DOCUMENT TEXT —
Hi all,
I’m porting many tools used for reverse engineering and malware analysis.
Tonight I decided to attempt a port of clamav.
Please, say hello to the (probably?) first AV running on haiku
I’m very happy with the result of this porting, as this was not that easy!
I’d like to say thank you to @erysdren who gave me a lot of good suggestions tonight.
Building a recipe will not be that easy, but it possible ofcourse
Bravo! I worked with some coders about 5 years ago to try the same and failed miserably. Too many obstacles to get around and we simply gave up and walked away from the challenge.
I don’t have a list atm, sorry. I’m very interested in reverse engineering and malware analysis, so I’ll give priority to this type of software.
That said, yes I’ll try to port other security related software. Firewalls, for example, are usually deeply integrated in other OS components, so a port might be really hard, but let’s see what we can do.
Back to ClamAV:
I’ve removed all the hacks I used to build the modules and prepared a patchset file (that will be upstreamed later on). I’ve also fixed the default paths to match the Haiku ones. I’m starting to write the recipe, it might require some time tho.
~> freshclam
Creating missing database directory: /boot/system/settings/clamav/db
Assigned ownership of database directory to user “user”.
ClamAV update process started at Wed Oct 18 16:31:01 2023
daily database available for download (remote version: 27065)
WARNING: Can’t download daily.cvd from https://database.clamav.net/daily.cvd
WARNING: FreshClam received error code 403 from the ClamAV Content Delivery Network (CDN).
This could mean several things:
You are running an out-of-date version of ClamAV / FreshClam.

WHAT YOU NEED TO DO —
a) In the forum thread about porting ClamAV to Haiku, list each thing the porter says they have done or started doing in the message that begins "Back to ClamAV:".
b) In the ClamAV porting thread, what error code did FreshClam receive from the ClamAV Content Delivery Network?
c) Continue the forum thread about porting ClamAV to Haiku, starting right after its last line.

Stored items:
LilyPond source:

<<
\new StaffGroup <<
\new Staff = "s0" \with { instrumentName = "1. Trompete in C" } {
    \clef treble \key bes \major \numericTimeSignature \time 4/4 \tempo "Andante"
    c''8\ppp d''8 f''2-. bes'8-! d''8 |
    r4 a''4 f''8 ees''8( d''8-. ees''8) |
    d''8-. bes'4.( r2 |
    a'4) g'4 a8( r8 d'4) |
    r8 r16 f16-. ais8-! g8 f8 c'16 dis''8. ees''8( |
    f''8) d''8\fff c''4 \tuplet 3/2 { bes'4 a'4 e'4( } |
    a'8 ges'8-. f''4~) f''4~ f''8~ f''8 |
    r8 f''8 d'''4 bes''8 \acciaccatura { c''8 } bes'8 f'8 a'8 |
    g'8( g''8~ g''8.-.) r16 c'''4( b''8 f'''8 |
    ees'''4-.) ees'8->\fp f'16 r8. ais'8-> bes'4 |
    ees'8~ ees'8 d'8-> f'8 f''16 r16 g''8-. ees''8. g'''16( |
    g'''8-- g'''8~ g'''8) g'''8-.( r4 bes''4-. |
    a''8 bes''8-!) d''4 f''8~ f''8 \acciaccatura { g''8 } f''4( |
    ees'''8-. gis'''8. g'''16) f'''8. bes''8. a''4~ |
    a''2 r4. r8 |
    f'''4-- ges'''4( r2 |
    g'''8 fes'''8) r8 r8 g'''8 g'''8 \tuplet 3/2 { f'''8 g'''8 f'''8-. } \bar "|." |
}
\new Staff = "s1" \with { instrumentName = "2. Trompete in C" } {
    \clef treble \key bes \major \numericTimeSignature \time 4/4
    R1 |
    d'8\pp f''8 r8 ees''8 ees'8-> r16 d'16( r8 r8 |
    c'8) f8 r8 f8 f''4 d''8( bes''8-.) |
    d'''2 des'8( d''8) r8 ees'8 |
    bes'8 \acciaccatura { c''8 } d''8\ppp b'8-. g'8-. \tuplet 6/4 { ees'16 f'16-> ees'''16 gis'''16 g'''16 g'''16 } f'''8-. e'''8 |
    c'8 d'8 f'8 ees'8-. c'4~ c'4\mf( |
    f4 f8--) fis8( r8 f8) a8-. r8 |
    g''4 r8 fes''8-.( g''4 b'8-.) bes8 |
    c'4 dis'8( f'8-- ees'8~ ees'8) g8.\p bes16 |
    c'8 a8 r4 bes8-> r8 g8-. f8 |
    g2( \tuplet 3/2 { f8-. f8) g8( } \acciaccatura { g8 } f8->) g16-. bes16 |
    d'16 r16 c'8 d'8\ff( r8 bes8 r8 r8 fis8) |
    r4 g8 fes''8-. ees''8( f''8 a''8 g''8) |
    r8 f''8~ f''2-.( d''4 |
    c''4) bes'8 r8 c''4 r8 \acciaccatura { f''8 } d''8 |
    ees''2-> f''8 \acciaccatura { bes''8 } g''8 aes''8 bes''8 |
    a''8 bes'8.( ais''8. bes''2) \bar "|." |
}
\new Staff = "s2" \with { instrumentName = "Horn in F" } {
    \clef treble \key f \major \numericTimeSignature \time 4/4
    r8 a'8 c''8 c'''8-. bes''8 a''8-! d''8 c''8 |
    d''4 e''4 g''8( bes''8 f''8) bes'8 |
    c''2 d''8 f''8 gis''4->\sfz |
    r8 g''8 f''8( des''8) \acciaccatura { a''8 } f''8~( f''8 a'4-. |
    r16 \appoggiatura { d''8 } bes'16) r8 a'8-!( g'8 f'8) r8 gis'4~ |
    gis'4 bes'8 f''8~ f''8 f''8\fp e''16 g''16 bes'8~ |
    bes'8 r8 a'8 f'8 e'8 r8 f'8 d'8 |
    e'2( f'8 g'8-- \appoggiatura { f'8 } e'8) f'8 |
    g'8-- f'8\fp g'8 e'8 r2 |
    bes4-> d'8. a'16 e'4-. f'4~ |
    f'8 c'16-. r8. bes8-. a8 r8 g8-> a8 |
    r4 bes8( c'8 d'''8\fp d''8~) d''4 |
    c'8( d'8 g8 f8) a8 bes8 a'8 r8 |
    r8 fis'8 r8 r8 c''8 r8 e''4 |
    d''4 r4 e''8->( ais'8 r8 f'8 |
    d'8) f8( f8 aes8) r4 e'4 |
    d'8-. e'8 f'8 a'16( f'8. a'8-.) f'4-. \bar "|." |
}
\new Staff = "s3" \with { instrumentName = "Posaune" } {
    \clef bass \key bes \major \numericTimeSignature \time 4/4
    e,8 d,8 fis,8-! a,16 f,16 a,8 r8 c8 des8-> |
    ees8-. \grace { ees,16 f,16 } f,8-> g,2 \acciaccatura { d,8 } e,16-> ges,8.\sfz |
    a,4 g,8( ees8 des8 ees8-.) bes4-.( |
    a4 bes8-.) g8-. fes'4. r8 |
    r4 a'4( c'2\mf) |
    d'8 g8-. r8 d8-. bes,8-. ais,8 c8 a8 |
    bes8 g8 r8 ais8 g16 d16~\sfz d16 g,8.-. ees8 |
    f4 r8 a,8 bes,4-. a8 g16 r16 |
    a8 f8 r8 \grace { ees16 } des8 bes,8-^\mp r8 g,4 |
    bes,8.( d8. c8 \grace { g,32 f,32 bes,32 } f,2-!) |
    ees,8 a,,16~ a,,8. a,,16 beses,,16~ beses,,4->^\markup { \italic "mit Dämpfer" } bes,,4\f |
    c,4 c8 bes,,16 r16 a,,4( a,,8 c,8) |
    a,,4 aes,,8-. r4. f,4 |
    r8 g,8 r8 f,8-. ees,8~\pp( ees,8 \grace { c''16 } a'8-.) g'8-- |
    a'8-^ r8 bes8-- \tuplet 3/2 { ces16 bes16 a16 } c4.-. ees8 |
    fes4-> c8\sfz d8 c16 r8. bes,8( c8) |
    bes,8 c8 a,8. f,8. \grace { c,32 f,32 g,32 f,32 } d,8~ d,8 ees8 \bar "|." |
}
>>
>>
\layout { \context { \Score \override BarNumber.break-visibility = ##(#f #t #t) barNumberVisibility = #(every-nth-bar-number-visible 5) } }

RESPONSES PER TASK —
a)
- Removed all the hacks used to build the modules
- Prepared a patchset file, to be upstreamed later
- Fixed the default paths to match the Haiku ones
- Started writing the recipe

b) Error code 403.

c)
Ensure you are the most updated version by visiting ClamAVNet
Your network is explicitly denied by the FreshClam CDN.
In order to rectify this please check that you are:
a. Running an up-to-date version of FreshClam
b. Running FreshClam no more than once an hour
c. If you have checked (a) and (b), please open a ticket at Issues · Cisco-Talos/clamav · GitHub
and we will investigate why your network is blocked.
WARNING: You are on cool-down until after: 2023-10-19 16:31:01
ERROR: Database update process failed: Forbidden; Blocked by CDN
ERROR: Update failed.
Hi @Garic I don’t think that your issue is related to this Haiku port. It seems your IP is blacklisted until tomorrow. You can either change your IP and try again or use another mirror to get the current virus signature database.
I found this random ClamAV database mirror on Presearch: https://clamavdb.c3sl.ufpr.br/
It’s hosted at some regional hosting company and I can connect to it without issues,however I can’t say how reliable it is as I don’t use this mirror (or ClamAV at all) myself.
You can change the currently used mirror by editing /system/settings/clamav/freshclam.conf.
The default mirror (behind cloudflare) is: DatabaseMirror database.clamav.net
I was not aware of the cloudflare problems mentioned by @nipos (thank you for reporting), so you might want to edit the DatabaseMirror value to change mirror.
PLEASE NOTE that this is NOT related to this port. This is a CDN/IP issue.
WARNING: using random/unverified mirrors can decrease your level of security!!! Always use mirrors you trust!!!
Just a note: “ufpr.br” has been up since… “forever”. It belongs to “Universidade Federal do Paraná” on Brazil. Pretty much the biggest mirror for sourceforge.net on this side of the world too.